§ Activity:
Report every line from the following entries that contains the string "Mitsubishi".

** Opening Data supplied block **

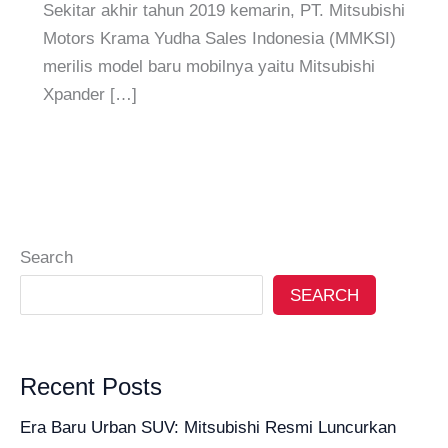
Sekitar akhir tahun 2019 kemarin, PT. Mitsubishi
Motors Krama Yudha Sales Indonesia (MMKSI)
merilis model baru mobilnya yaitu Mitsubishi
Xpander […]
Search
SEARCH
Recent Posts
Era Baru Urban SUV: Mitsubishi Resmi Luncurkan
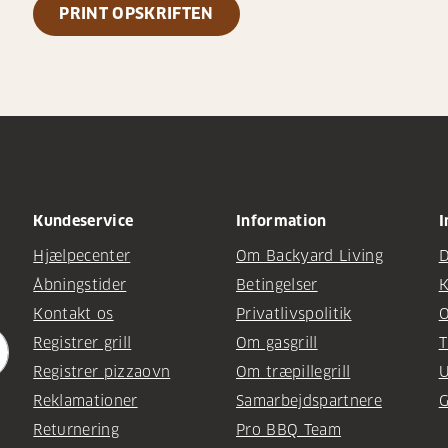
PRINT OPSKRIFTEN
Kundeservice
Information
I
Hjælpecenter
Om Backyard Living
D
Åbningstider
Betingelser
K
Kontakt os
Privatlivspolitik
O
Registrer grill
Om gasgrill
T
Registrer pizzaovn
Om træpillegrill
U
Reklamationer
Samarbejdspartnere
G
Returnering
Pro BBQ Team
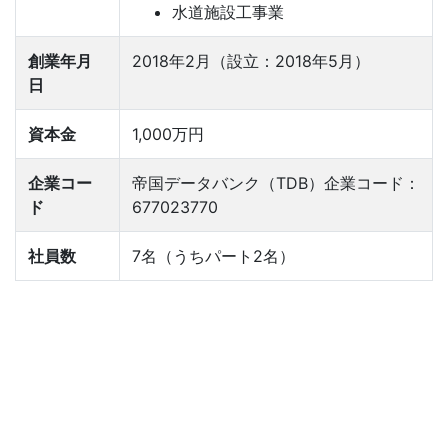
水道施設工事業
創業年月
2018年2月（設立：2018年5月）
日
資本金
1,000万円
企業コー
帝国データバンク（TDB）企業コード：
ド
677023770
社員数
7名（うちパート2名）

** Closing Data supplied block **
** Opening Data supplied block **

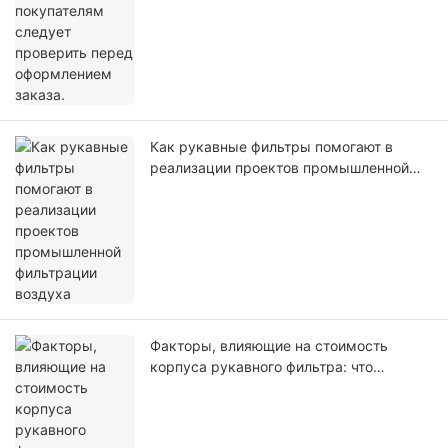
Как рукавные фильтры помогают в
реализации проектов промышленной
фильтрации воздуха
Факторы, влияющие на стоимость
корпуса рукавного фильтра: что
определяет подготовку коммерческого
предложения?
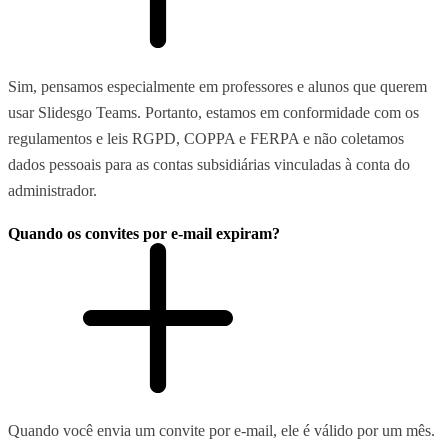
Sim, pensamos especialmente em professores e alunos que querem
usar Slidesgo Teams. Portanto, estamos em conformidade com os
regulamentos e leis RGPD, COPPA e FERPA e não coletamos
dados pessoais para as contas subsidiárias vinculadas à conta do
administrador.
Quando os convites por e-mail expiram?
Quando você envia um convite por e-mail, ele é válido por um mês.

** Closing Data supplied block **

§ Exercise result:
Sekitar akhir tahun 2019 kemarin, PT. Mitsubishi
merilis model baru mobilnya yaitu Mitsubishi
Era Baru Urban SUV: Mitsubishi Resmi Luncurkan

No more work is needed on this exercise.